Your assignment
Gather every line in the entries below that contains the string "茑菘北堡", matching case exactly.

************

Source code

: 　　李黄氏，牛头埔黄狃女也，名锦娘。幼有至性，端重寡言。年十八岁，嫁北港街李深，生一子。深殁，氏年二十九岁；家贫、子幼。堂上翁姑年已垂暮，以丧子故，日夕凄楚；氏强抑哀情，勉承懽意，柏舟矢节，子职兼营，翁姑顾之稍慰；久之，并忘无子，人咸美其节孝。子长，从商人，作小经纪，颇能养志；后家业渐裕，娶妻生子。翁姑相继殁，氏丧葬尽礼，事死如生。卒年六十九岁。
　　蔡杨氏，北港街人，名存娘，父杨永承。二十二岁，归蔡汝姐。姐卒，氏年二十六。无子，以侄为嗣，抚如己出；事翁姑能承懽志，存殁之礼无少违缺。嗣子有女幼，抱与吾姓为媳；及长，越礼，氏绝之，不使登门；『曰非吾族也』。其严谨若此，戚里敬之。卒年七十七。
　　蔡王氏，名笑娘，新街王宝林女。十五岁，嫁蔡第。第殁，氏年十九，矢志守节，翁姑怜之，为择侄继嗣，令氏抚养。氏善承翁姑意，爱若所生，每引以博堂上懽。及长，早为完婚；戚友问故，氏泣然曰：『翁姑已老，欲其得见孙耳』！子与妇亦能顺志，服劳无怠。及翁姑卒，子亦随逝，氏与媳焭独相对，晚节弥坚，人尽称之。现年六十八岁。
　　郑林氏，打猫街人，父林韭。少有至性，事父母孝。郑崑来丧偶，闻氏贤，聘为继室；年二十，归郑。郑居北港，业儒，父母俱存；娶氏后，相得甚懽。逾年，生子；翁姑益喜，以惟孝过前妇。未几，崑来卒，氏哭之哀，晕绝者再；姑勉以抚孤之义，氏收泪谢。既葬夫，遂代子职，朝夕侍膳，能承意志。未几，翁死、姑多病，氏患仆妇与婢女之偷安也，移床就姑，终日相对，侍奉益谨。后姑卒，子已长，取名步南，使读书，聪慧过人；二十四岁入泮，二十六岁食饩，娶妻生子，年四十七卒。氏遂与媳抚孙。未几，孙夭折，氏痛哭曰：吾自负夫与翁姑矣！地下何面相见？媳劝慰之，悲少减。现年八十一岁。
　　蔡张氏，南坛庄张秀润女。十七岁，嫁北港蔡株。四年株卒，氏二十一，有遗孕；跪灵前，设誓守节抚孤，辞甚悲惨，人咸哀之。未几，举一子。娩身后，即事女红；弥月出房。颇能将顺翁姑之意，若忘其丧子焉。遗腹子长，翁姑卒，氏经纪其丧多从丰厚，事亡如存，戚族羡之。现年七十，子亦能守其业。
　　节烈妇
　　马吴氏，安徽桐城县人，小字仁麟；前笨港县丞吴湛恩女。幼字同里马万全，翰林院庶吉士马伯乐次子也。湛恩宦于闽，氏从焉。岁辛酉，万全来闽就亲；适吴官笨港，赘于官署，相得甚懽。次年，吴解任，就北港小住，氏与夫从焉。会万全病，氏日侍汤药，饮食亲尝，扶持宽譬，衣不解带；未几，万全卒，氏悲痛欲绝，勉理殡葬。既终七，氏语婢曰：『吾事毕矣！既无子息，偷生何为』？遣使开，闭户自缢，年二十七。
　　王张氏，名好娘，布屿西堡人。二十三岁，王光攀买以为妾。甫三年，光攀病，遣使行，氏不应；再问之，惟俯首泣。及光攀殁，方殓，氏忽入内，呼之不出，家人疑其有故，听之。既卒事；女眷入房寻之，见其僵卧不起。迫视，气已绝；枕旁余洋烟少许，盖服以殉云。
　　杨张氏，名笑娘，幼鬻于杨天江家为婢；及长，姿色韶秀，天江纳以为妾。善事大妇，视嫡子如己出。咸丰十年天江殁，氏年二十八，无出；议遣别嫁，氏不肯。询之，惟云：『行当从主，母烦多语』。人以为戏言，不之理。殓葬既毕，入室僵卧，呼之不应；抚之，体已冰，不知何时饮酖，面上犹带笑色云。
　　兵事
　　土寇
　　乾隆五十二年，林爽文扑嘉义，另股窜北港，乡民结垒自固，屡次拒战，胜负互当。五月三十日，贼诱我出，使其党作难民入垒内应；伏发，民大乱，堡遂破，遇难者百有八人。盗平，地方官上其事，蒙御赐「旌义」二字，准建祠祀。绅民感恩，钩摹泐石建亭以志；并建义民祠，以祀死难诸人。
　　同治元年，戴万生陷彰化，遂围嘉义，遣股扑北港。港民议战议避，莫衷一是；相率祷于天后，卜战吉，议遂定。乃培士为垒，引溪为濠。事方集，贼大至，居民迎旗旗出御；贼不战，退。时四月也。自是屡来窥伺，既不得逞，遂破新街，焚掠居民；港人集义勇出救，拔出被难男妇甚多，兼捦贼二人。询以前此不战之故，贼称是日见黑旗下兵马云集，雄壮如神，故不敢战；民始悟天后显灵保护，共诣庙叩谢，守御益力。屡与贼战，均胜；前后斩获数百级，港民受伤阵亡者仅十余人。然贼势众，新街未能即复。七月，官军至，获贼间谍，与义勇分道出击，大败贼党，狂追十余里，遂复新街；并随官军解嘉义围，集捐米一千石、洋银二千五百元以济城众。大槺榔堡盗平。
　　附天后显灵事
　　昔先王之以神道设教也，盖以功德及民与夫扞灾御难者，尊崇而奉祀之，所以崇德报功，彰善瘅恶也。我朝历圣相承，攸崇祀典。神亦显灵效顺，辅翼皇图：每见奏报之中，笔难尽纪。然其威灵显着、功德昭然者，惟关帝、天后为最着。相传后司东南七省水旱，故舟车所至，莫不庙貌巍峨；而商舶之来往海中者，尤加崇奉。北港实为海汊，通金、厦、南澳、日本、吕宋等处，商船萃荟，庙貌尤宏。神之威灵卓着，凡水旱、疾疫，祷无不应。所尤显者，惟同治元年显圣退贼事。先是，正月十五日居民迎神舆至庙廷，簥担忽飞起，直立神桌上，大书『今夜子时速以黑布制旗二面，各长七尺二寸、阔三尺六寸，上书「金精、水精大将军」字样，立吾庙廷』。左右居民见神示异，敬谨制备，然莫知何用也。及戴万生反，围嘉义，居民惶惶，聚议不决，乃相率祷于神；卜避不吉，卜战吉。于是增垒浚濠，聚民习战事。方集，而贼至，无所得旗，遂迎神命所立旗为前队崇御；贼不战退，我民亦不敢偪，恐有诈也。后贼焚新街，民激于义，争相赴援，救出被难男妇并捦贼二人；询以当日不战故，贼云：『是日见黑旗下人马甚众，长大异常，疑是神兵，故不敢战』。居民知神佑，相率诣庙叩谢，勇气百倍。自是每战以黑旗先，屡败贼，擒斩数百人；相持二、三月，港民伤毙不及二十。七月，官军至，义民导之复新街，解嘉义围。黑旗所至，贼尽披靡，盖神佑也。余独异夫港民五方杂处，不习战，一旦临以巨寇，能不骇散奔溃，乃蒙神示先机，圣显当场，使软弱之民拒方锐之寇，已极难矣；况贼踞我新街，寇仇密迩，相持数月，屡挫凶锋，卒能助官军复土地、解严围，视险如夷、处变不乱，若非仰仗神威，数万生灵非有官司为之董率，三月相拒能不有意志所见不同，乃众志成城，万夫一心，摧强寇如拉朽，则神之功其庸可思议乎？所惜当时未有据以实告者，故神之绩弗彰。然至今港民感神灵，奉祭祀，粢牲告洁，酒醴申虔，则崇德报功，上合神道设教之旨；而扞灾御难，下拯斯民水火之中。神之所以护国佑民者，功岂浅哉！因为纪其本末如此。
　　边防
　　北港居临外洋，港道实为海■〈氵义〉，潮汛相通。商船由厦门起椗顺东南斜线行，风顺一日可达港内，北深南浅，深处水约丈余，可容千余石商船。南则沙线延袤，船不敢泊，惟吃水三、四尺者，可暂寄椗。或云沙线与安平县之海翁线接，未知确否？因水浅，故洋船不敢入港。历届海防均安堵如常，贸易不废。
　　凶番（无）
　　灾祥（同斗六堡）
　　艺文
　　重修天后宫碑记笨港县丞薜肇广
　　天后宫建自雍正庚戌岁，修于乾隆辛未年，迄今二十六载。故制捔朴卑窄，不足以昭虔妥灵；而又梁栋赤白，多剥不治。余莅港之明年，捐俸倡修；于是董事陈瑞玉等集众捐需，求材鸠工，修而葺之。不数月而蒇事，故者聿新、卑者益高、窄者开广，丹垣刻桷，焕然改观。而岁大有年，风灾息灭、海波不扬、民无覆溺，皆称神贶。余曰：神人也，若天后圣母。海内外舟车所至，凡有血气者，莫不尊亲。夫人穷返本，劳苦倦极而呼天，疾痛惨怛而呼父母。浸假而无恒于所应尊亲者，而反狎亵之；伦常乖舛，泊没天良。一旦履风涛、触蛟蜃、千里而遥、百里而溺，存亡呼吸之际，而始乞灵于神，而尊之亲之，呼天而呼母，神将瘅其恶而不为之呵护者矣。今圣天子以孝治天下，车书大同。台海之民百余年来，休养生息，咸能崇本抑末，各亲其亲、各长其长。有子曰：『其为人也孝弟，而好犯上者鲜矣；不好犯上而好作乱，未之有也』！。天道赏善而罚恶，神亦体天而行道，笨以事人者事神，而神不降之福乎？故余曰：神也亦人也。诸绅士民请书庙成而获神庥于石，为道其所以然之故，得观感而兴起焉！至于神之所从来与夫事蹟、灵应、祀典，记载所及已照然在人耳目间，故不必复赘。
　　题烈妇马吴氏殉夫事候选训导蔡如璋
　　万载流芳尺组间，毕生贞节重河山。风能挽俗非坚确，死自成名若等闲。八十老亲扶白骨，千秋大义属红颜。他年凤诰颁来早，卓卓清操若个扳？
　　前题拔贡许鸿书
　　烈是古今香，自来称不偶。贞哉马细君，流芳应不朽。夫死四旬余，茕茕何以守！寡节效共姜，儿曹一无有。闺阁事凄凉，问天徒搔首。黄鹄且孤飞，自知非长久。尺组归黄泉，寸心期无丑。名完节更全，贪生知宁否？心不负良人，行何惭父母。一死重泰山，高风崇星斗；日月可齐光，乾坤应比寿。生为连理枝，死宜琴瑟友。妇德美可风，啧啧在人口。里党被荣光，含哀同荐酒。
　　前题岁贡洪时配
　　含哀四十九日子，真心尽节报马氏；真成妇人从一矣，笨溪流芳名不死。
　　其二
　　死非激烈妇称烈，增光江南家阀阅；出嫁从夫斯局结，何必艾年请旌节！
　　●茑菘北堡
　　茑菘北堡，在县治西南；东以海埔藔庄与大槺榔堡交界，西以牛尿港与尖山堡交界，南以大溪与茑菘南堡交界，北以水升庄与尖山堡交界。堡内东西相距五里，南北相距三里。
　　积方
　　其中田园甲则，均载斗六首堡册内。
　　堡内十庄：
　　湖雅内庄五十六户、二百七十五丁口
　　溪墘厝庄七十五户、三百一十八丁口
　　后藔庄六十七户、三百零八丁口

************

Response to this task
　　●茑菘北堡
　　茑菘北堡，在县治西南；东以海埔藔庄与大槺榔堡交界，西以牛尿港与尖山堡交界，南以大溪与茑菘南堡交界，北以水升庄与尖山堡交界。堡内东西相距五里，南北相距三里。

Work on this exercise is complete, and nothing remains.